■ WHAT TO PRODUCE ■
Leaving out any pictures, print the entries that follow exactly as they stand.

■ RECORDS ■

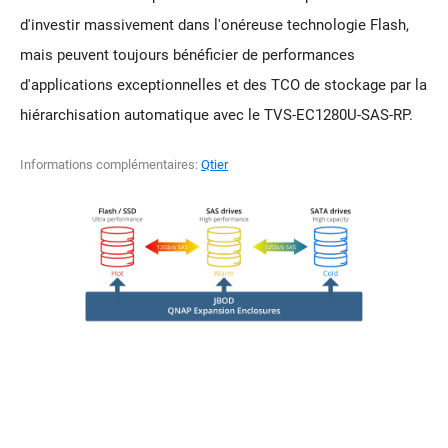
d'investir massivement dans l'onéreuse technologie Flash,
mais peuvent toujours bénéficier de performances
d'applications exceptionnelles et des TCO de stockage par la
hiérarchisation automatique avec le TVS-EC1280U-SAS-RP.
Informations complémentaires:
Qtier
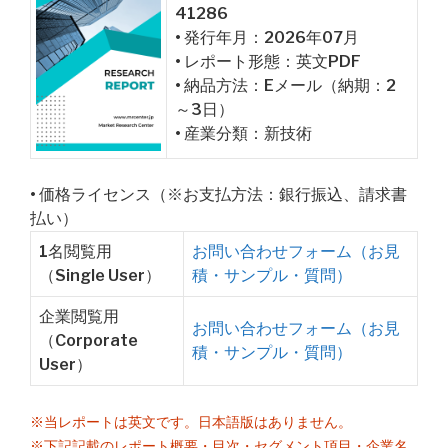
41286
• 発行年月：2026年07月
• レポート形態：英文PDF
• 納品方法：Eメール（納期：2
～3日）
• 産業分類：新技術
• 価格ライセンス（※お支払方法：銀行振込、請求書
払い）
1名閲覧用
お問い合わせフォーム（お見
（Single User）
積・サンプル・質問）
企業閲覧用
お問い合わせフォーム（お見
（Corporate
積・サンプル・質問）
User）
※当レポートは英文です。日本語版はありません。
※下記記載のレポート概要・目次・セグメント項目・企業名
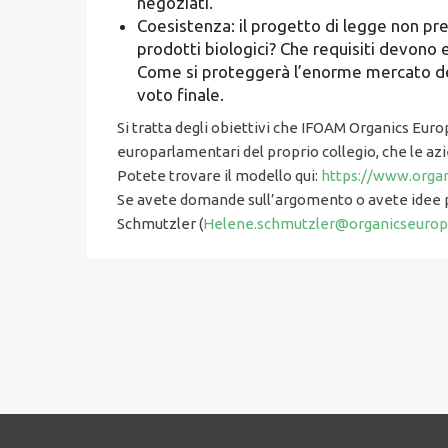
negoziati.
Coesistenza: il progetto di legge non pr
prodotti biologici? Che requisiti devono e
Come si proteggerà l’enorme mercato de
voto finale.
Si tratta degli obiettivi che IFOAM Organics Euro
europarlamentari del proprio collegio, che le a
Potete trovare il modello qui:
https://www.orga
Se avete domande sull’argomento o avete idee pe
Schmutzler (
Helene.schmutzler@organicseurop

■ ANSWER FOR THIS EXERCISE ■
d'investir massivement dans l'onéreuse technologie Flash,
mais peuvent toujours bénéficier de performances
d'applications exceptionnelles et des TCO de stockage par la
hiérarchisation automatique avec le TVS-EC1280U-SAS-RP.
Informations complémentaires:
Qtier
41286
• 発行年月：2026年07月
• レポート形態：英文PDF
• 納品方法：Eメール（納期：2
～3日）
• 産業分類：新技術
• 価格ライセンス（※お支払方法：銀行振込、請求書
払い）
1名閲覧用
お問い合わせフォーム（お見
（Single User）
積・サンプル・質問）
企業閲覧用
お問い合わせフォーム（お見
（Corporate
積・サンプル・質問）
User）
※当レポートは英文です。日本語版はありません。
※下記記載のレポート概要・目次・セグメント項目・企業名
negoziati.
Coesistenza: il progetto di legge non pr
prodotti biologici? Che requisiti devono e
Come si proteggerà l’enorme mercato de
voto finale.
Si tratta degli obiettivi che IFOAM Organics Euro
europarlamentari del proprio collegio, che le a
Potete trovare il modello qui:
https://www.orga
Se avete domande sull’argomento o avete idee pe
Schmutzler (
Helene.schmutzler@organicseurop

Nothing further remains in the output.